Chemodynamic therapy (CDT) based on Fenton or Fenton-like reactions to generate hydroxyl radicals in situ has low side effects and a noninvasive treatment modality. Among the reported non-metal-based or metal-based nanomaterials as Fenton agents for CDT and photothermal agents for photothermal therapy (PTT), it is difficult to make greater progress in the combined therapy due to the inherent instability, low catalytic efficiency and poor photothermal conversion efficiency of the materials. Therefore, it is necessary to design a new therapeutic agent for combined therapy.

In this study, the researchers used a one-step solvothermal method to synthesize PUNNC modified with polyethylene glycol to improve stability and biocompatibility under an applied magnetic field.

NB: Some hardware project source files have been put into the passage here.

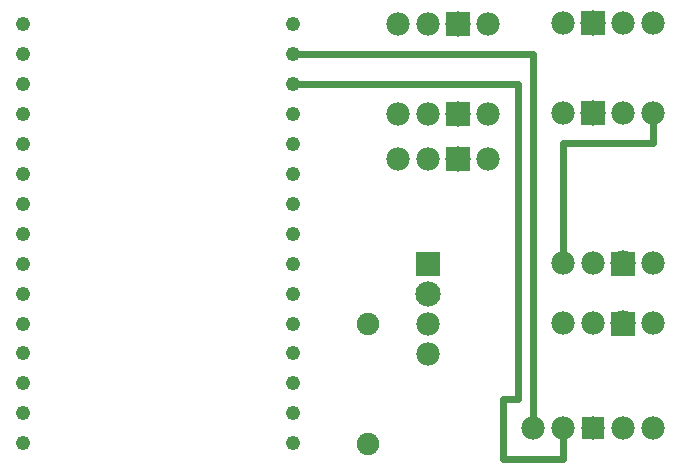
<source format=gtl>
G04 MADE WITH FRITZING*
G04 WWW.FRITZING.ORG*
G04 DOUBLE SIDED*
G04 HOLES PLATED*
G04 CONTOUR ON CENTER OF CONTOUR VECTOR*
%ASAXBY*%
%FSLAX23Y23*%
%MOIN*%
%OFA0B0*%
%SFA1.0B1.0*%
%ADD10C,0.075000*%
%ADD11C,0.078000*%
%ADD12C,0.084141*%
%ADD13C,0.047859*%
%ADD14R,0.084375X0.084375*%
%ADD15R,0.083333X0.083333*%
%ADD16R,0.078000X0.078000*%
%ADD17C,0.024000*%
%LNCOPPER1*%
G90*
G70*
G54D10*
X1406Y945D03*
X1406Y545D03*
G54D11*
X2055Y1647D03*
G54D12*
X2155Y1647D03*
G54D11*
X2255Y1647D03*
X2355Y1647D03*
X2055Y1947D03*
G54D12*
X2155Y1947D03*
G54D11*
X2255Y1947D03*
X2355Y1947D03*
X2355Y1147D03*
G54D12*
X2255Y1147D03*
G54D11*
X2155Y1147D03*
X2055Y1147D03*
X1805Y1646D03*
G54D12*
X1705Y1646D03*
G54D11*
X1605Y1646D03*
X1505Y1646D03*
X1806Y1494D03*
G54D12*
X1706Y1494D03*
G54D11*
X1606Y1494D03*
X1506Y1494D03*
X1805Y1946D03*
G54D12*
X1705Y1946D03*
G54D11*
X1605Y1946D03*
X1505Y1946D03*
X2355Y947D03*
G54D12*
X2255Y947D03*
G54D11*
X2155Y947D03*
X2055Y947D03*
X1605Y1146D03*
G54D12*
X1605Y1046D03*
G54D11*
X1605Y946D03*
X1605Y846D03*
X2355Y597D03*
X2255Y597D03*
X2155Y597D03*
X2055Y597D03*
X1955Y597D03*
G54D13*
X1153Y1745D03*
X256Y1945D03*
X256Y1845D03*
X256Y1745D03*
X256Y1645D03*
X256Y1545D03*
X1153Y1845D03*
X1153Y1945D03*
X1153Y1645D03*
X256Y1446D03*
X256Y1346D03*
X256Y1246D03*
X256Y1146D03*
X256Y1046D03*
X256Y946D03*
X256Y847D03*
X256Y747D03*
X256Y647D03*
X256Y547D03*
X1153Y1246D03*
X1153Y1146D03*
X1153Y1046D03*
X1153Y946D03*
X1153Y847D03*
X1153Y747D03*
X1153Y647D03*
X1153Y547D03*
X1153Y1545D03*
X1153Y1446D03*
X1153Y1346D03*
G54D14*
X2155Y1647D03*
X2155Y1947D03*
X2254Y1146D03*
X1705Y1646D03*
X1706Y1494D03*
X1705Y1946D03*
X2254Y946D03*
G54D15*
X1605Y1146D03*
G54D16*
X2155Y597D03*
G54D17*
X2054Y1547D02*
X2355Y1547D01*
D02*
X2355Y1547D02*
X2355Y1617D01*
D02*
X2055Y1177D02*
X2054Y1547D01*
D02*
X1175Y1845D02*
X1955Y1846D01*
D02*
X1955Y1846D02*
X1955Y627D01*
D02*
X1906Y1746D02*
X1175Y1745D01*
D02*
X1906Y696D02*
X1906Y1746D01*
D02*
X1855Y696D02*
X1906Y696D01*
D02*
X1855Y495D02*
X1855Y696D01*
D02*
X2055Y495D02*
X1855Y495D01*
D02*
X2055Y567D02*
X2055Y495D01*
G04 End of Copper1*
M02*
</source>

The increase of the magnetic field strength contributed to the increase of the length of the needle-like protrusions on the surface and reduce the crystallinity of the nickel clusters, and 9T-PUNNC could effectively absorb NIR-II and converted it into local heat to achieve the effect of PTT, while the decrease of crystallinity and the increase of local temperature accelerated the acidification process of PUNNC. As a result, it promoted the occurrence of Fenton-like reaction and enhanced CDT efficacy.

The experimental results showed that PUNNC-mediated combined treatment of PTT&CDT could significantly increase the killing of tumor cells and inhibit the growth of tumor tissue.

This study demonstrates a bifunctional nanotherapeutic based on NIR-II-Responsive PUNNC for synergistic tumor therapy.